◆ EXCERPT PROVIDED:
Assets for the Pomme de Terre system were not adjusted as the amounts were not
estimable due to uncertainties surrounding the ultimate sale of that system. In
addition, estimated accrued costs of liquidation of $100,800 were recorded in
accounts payable and accrued liabilities on the accompanying statement of net
assets in liquidation as an estimate of costs to be incurred subsequent to the
sales of the systems but prior to final dissolution of the Joint Venture. The
statements of operations, venturers' capital and cash flows for the period from
January 1, 2002 through November 30, 2002 do not reflect the effects of the
change to the liquidation basis of accounting. Distributions ultimately made to
the Venturers upon liquidation will differ from the amounts recorded in the
accompanying statement of net assets in liquidation as a result of future
operations of the Pomme de Terre system, the sale proceeds ultimately received
for the Pomme de Terre system by the Joint Venture and adjustments if any to
estimated costs of liquidation.

The Corporate General Partner's intention is to settle the outstanding
obligations of the Venture and terminate the Venture as expeditiously as
possible. Final dissolution of the Venture and related cash distributions to the
Venturers will occur upon obtaining final resolution of all liquidation issues.

(3) SUMMARY OF SIGNIFICANT ACCOUNTING POLICIES

Basis of Presentation

As discussed in Note 2, the financial statements as of December 31, 2002 and for
the period from December 1, 2002 through December 31, 2002 are presented on a
liquidation basis of accounting. Accordingly, the financial information in the
statement of net assets in liquidation and in the statement of changes in net
assets in liquidation for such periods is presented on a different cost basis
than the financial information for the period from January 1, 2002 through
November 30, 2002 and for the years ended December 31, 2001 and 2000.


F-24

ENSTAR CABLE OF CUMBERLAND VALLEY

NOTES TO FINANCIAL STATEMENTS
DECEMBER 31, 2002, 2001 AND 2000


Cash Equivalents

The Venture considers all highly liquid investments with original maturities of
three months or less to be cash equivalents. These investments are carried at
cost which approximates market value.

Property, Plant and Equipment

Costs associated with initial customer installations and the additions of
network equipment are capitalized. The costs of disconnecting service at a
customer's dwelling or reconnecting service to a previously installed dwelling
are charged to operating expense in the period incurred. Costs for repairs and
maintenance are charged to operating expense as incurred, while equipment
replacement and betterments, including replacement of drops, are capitalized.


Cable distribution systems 5-15 years

Vehicles 3 years

Furniture and equipment 5-7 years

Leasehold improvements Shorter of life of lease or useful
life of asset


Franchise Cost

Costs incurred in obtaining and renewing cable franchises are deferred and
amortized over the lives of the franchises. Franchise rights acquired through
the purchase of cable systems represent management's estimate of fair value and
are generally amortized using the straight-line method over a period of up to 15
years. This period represents management's best estimate of the useful lives of
the franchise and assumes substantially all of those franchises that expire
during the period will be renewed by the Joint Venture. Amortization expense
related to franchises for the period from January 1, 2002 through November 30,
2002, and for the years ended December 31, 2001 and 2000 was $95,500, $239,700
and $299,200, respectively.

◆ RECORDS SUPPLIED:
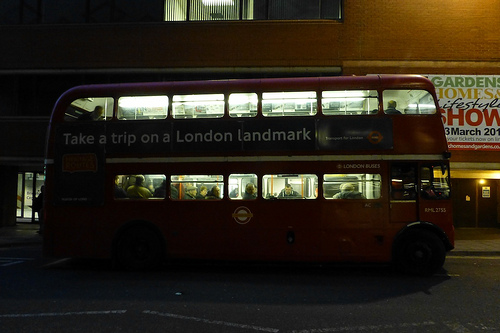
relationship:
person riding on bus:
[242, 181, 258, 200] [37, 72, 456, 279]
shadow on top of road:
[0, 263, 450, 303] [1, 240, 499, 333]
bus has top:
[37, 72, 456, 279] [43, 72, 448, 161]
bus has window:
[37, 72, 456, 279] [259, 87, 318, 117]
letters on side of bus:
[61, 129, 137, 148] [37, 72, 456, 279]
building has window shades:
[0, 1, 499, 226] [163, 0, 254, 23]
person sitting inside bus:
[242, 181, 258, 200] [37, 72, 456, 279]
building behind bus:
[0, 1, 499, 226] [37, 72, 456, 279]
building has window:
[0, 1, 499, 226] [252, 1, 341, 22]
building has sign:
[0, 1, 499, 226] [417, 74, 499, 153]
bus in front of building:
[37, 72, 456, 279] [0, 1, 499, 226]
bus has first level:
[37, 72, 456, 279] [42, 159, 456, 268]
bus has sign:
[37, 72, 456, 279] [58, 117, 391, 155]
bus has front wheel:
[37, 72, 456, 279] [393, 228, 448, 276]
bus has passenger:
[37, 72, 456, 279] [276, 184, 303, 199]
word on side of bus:
[174, 127, 235, 145] [37, 72, 456, 279]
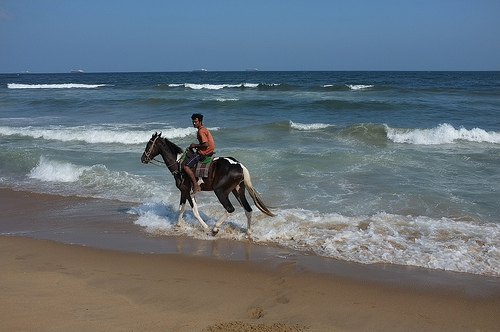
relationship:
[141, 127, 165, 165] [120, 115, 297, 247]
face on horse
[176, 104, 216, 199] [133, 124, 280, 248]
boy on horse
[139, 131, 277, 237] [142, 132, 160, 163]
black horse wearing bridle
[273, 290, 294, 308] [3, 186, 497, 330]
footprint in sand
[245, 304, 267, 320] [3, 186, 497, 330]
footprint in sand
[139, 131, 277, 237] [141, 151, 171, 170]
black horse wearing reins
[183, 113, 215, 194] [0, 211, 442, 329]
boy no wears beach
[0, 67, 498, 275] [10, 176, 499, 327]
water washing onto shore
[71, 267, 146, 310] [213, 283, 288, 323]
sand on beach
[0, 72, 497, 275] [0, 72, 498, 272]
water in ocean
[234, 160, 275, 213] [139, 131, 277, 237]
tail of black horse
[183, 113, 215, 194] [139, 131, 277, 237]
boy riding black horse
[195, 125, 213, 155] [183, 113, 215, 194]
orange shirt on boy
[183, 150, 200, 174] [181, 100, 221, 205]
black shorts on man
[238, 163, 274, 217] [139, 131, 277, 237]
tail on black horse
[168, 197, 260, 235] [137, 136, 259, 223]
legs on horse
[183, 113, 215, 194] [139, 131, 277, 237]
boy on black horse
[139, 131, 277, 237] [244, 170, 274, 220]
black horse with tail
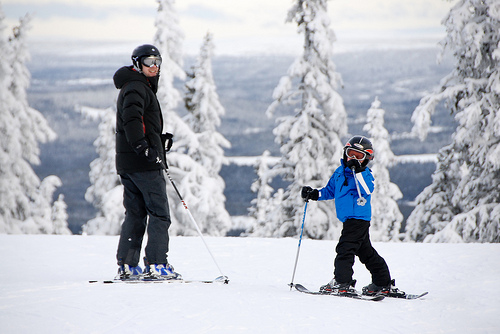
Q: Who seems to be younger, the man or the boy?
A: The boy is younger than the man.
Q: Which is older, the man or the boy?
A: The man is older than the boy.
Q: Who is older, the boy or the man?
A: The man is older than the boy.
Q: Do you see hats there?
A: Yes, there is a hat.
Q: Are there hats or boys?
A: Yes, there is a hat.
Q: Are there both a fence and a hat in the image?
A: No, there is a hat but no fences.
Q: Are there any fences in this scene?
A: No, there are no fences.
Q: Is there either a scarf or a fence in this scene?
A: No, there are no fences or scarves.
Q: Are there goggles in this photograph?
A: Yes, there are goggles.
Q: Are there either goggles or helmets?
A: Yes, there are goggles.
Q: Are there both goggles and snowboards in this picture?
A: No, there are goggles but no snowboards.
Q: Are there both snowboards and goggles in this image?
A: No, there are goggles but no snowboards.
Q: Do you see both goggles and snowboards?
A: No, there are goggles but no snowboards.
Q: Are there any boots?
A: Yes, there are boots.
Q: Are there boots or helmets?
A: Yes, there are boots.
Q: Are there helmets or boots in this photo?
A: Yes, there are boots.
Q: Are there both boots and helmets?
A: Yes, there are both boots and a helmet.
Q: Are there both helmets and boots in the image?
A: Yes, there are both boots and a helmet.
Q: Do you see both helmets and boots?
A: Yes, there are both boots and a helmet.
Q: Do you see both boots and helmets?
A: Yes, there are both boots and a helmet.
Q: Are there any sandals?
A: No, there are no sandals.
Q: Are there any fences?
A: No, there are no fences.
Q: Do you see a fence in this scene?
A: No, there are no fences.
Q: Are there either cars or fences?
A: No, there are no fences or cars.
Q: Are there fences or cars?
A: No, there are no fences or cars.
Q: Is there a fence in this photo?
A: No, there are no fences.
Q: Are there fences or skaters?
A: No, there are no fences or skaters.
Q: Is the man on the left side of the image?
A: Yes, the man is on the left of the image.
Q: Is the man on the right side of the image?
A: No, the man is on the left of the image.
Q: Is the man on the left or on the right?
A: The man is on the left of the image.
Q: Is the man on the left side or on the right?
A: The man is on the left of the image.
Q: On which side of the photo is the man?
A: The man is on the left of the image.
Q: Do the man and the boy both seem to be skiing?
A: Yes, both the man and the boy are skiing.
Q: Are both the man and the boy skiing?
A: Yes, both the man and the boy are skiing.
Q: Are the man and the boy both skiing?
A: Yes, both the man and the boy are skiing.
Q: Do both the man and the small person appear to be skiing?
A: Yes, both the man and the boy are skiing.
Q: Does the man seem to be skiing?
A: Yes, the man is skiing.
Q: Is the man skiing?
A: Yes, the man is skiing.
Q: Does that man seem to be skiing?
A: Yes, the man is skiing.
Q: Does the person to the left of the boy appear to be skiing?
A: Yes, the man is skiing.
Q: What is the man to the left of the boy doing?
A: The man is skiing.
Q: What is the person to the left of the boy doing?
A: The man is skiing.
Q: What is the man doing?
A: The man is skiing.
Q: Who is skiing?
A: The man is skiing.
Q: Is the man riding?
A: No, the man is skiing.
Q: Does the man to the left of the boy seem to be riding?
A: No, the man is skiing.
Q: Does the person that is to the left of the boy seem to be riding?
A: No, the man is skiing.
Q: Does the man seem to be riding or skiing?
A: The man is skiing.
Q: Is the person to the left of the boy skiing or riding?
A: The man is skiing.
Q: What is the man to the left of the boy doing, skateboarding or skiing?
A: The man is skiing.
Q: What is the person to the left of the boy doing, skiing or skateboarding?
A: The man is skiing.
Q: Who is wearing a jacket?
A: The man is wearing a jacket.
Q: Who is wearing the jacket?
A: The man is wearing a jacket.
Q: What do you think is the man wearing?
A: The man is wearing a jacket.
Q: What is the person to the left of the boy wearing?
A: The man is wearing a jacket.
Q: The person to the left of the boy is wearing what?
A: The man is wearing a jacket.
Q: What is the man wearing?
A: The man is wearing a jacket.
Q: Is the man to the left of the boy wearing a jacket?
A: Yes, the man is wearing a jacket.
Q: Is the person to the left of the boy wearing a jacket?
A: Yes, the man is wearing a jacket.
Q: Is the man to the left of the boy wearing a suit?
A: No, the man is wearing a jacket.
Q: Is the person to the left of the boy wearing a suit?
A: No, the man is wearing a jacket.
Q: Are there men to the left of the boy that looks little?
A: Yes, there is a man to the left of the boy.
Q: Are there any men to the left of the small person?
A: Yes, there is a man to the left of the boy.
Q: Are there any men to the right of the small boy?
A: No, the man is to the left of the boy.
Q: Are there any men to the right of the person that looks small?
A: No, the man is to the left of the boy.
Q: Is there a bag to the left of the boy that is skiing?
A: No, there is a man to the left of the boy.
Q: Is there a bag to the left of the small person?
A: No, there is a man to the left of the boy.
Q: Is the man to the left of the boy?
A: Yes, the man is to the left of the boy.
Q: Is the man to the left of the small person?
A: Yes, the man is to the left of the boy.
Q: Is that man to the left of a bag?
A: No, the man is to the left of the boy.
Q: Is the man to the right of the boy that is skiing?
A: No, the man is to the left of the boy.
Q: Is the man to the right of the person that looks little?
A: No, the man is to the left of the boy.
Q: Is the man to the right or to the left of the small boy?
A: The man is to the left of the boy.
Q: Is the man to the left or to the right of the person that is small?
A: The man is to the left of the boy.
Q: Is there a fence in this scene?
A: No, there are no fences.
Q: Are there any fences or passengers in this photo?
A: No, there are no fences or passengers.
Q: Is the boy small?
A: Yes, the boy is small.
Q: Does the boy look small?
A: Yes, the boy is small.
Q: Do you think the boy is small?
A: Yes, the boy is small.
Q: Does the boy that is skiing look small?
A: Yes, the boy is small.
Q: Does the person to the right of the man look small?
A: Yes, the boy is small.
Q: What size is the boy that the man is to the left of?
A: The boy is small.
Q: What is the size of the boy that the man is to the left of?
A: The boy is small.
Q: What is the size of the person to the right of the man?
A: The boy is small.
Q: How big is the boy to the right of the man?
A: The boy is small.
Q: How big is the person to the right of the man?
A: The boy is small.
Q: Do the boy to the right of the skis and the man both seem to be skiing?
A: Yes, both the boy and the man are skiing.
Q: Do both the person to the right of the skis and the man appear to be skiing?
A: Yes, both the boy and the man are skiing.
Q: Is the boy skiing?
A: Yes, the boy is skiing.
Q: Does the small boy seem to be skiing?
A: Yes, the boy is skiing.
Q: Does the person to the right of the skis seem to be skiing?
A: Yes, the boy is skiing.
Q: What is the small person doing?
A: The boy is skiing.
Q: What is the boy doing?
A: The boy is skiing.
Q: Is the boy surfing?
A: No, the boy is skiing.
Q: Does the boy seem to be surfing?
A: No, the boy is skiing.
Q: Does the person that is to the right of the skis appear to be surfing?
A: No, the boy is skiing.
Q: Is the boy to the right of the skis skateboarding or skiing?
A: The boy is skiing.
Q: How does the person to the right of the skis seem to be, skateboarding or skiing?
A: The boy is skiing.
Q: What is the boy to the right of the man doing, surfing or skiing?
A: The boy is skiing.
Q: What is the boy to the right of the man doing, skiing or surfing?
A: The boy is skiing.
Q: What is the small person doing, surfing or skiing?
A: The boy is skiing.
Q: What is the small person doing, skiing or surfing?
A: The boy is skiing.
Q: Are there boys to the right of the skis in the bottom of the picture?
A: Yes, there is a boy to the right of the skis.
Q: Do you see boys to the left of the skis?
A: No, the boy is to the right of the skis.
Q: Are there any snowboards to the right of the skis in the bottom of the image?
A: No, there is a boy to the right of the skis.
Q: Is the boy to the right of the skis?
A: Yes, the boy is to the right of the skis.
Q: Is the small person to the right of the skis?
A: Yes, the boy is to the right of the skis.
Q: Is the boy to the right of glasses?
A: No, the boy is to the right of the skis.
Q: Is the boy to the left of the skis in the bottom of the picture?
A: No, the boy is to the right of the skis.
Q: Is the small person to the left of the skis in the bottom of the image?
A: No, the boy is to the right of the skis.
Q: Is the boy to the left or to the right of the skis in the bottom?
A: The boy is to the right of the skis.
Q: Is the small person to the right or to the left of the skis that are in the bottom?
A: The boy is to the right of the skis.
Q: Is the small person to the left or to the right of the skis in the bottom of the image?
A: The boy is to the right of the skis.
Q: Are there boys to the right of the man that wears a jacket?
A: Yes, there is a boy to the right of the man.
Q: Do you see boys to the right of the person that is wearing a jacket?
A: Yes, there is a boy to the right of the man.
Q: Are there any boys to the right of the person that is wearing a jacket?
A: Yes, there is a boy to the right of the man.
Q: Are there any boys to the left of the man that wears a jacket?
A: No, the boy is to the right of the man.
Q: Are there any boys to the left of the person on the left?
A: No, the boy is to the right of the man.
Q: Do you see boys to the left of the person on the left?
A: No, the boy is to the right of the man.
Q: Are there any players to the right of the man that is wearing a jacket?
A: No, there is a boy to the right of the man.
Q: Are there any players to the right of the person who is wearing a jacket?
A: No, there is a boy to the right of the man.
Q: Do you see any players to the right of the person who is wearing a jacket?
A: No, there is a boy to the right of the man.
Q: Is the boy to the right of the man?
A: Yes, the boy is to the right of the man.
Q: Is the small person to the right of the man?
A: Yes, the boy is to the right of the man.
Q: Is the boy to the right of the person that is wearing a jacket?
A: Yes, the boy is to the right of the man.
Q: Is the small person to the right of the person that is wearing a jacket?
A: Yes, the boy is to the right of the man.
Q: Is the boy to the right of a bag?
A: No, the boy is to the right of the man.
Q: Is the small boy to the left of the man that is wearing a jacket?
A: No, the boy is to the right of the man.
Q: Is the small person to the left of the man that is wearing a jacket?
A: No, the boy is to the right of the man.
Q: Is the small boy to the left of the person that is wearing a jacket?
A: No, the boy is to the right of the man.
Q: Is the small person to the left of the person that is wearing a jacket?
A: No, the boy is to the right of the man.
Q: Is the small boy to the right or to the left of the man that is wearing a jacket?
A: The boy is to the right of the man.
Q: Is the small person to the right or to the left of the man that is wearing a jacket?
A: The boy is to the right of the man.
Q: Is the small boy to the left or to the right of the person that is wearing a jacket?
A: The boy is to the right of the man.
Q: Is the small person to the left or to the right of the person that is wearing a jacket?
A: The boy is to the right of the man.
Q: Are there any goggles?
A: Yes, there are goggles.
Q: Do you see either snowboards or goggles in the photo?
A: Yes, there are goggles.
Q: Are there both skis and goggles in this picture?
A: Yes, there are both goggles and a ski.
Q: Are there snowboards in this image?
A: No, there are no snowboards.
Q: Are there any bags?
A: No, there are no bags.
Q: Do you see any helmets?
A: Yes, there is a helmet.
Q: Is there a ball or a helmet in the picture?
A: Yes, there is a helmet.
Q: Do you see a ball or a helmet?
A: Yes, there is a helmet.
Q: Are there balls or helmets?
A: Yes, there is a helmet.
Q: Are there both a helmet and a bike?
A: No, there is a helmet but no bikes.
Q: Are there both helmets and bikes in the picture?
A: No, there is a helmet but no bikes.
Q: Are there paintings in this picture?
A: No, there are no paintings.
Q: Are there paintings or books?
A: No, there are no paintings or books.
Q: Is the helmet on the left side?
A: No, the helmet is on the right of the image.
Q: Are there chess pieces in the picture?
A: No, there are no chess pieces.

◆ WHAT TO DO:
1. Copy the records from their beginning through the line containing "[37, 72, 456, 279] [259, 87, 318, 117]", inclusive, and omit the picture.
2. Continue the cable venture's financial statement notes from the point where they stop.

◆ EXPECTED RESPONSES:
1.
relationship:
person riding on bus:
[242, 181, 258, 200] [37, 72, 456, 279]
shadow on top of road:
[0, 263, 450, 303] [1, 240, 499, 333]
bus has top:
[37, 72, 456, 279] [43, 72, 448, 161]
bus has window:
[37, 72, 456, 279] [259, 87, 318, 117]

2.
As of December 31, 2002, franchise agreements have expired in nine of the Joint
Venture's franchise areas where it serves approximately 7,800 basic customers.
The Joint Venture continues to serve those customers while it is in negotiations
to renew the franchise agreements and continues to pay franchise fees to the
local franchise authorities.

Long-Lived Assets

The Joint Venture reviews its long-lived assets for impairment whenever events
or circumstances indicate that the carrying amount of an asset may not be
recoverable. If the sum of the expected cash flows, undiscounted and without
interest, is less than the carrying amount of the asset, the carrying amount of
the asset is reduced to its estimated fair value and an impairment loss is
recognized.

Revenue Recognition

Cable television revenues from basic and premium services are recognized when
the related services are provided. Installation revenues are recognized to the
extent of direct selling costs incurred. The remainder, if any, is deferred and
amortized to income over the estimated average period that customers are
expected to remain connected to the cable system. As of December 31, 2002, no
installation revenues have been deferred, as direct selling costs have exceeded
installation revenues.

Local governmental authorities impose franchise fees on the Joint Venture
ranging up to a federally mandated maximum of 5% of gross revenues. Such fees
are collected on a monthly basis from the Joint Venture's customers and are
periodically remitted to local franchise authorities. Franchise fees collected
and paid are reported as revenues and expenses.


F-25

ENSTAR CABLE OF CUMBERLAND VALLEY

NOTES TO FINANCIAL STATEMENTS
DECEMBER 31, 2002, 2001 AND 2000

Income Taxes

The Joint Venture pays no income taxes. All of the income, gains, losses,
deductions and credits of the Joint Venture are passed through to the Venturers.
Nominal taxes are assessed by certain state jurisdictions. The basis in the
Joint Venture's assets and liabilities differs for financial and tax reporting
purposes. As of December 31, 2002 and 2001, the book basis of the Joint
Venture's net assets exceeds its tax basis by approximately $0 and $3,876,400,
respectively. The accompanying financial statements, which are prepared in
accordance with accounting principles generally accepted in the United States,
differ from the financial statements prepared for tax purposes due to the
different treatment of various items as specified in the Internal Revenue Code.
The net effect of these accounting differences is that the Joint Venture's net
income for the years ended December 31, 2002, 2001 and 2000, in the financial
statements is approximately $202,700, $847,000 and $595,200 less than tax income
or loss for the same period. The difference is principally due to timing
differences in depreciation and amortization expense.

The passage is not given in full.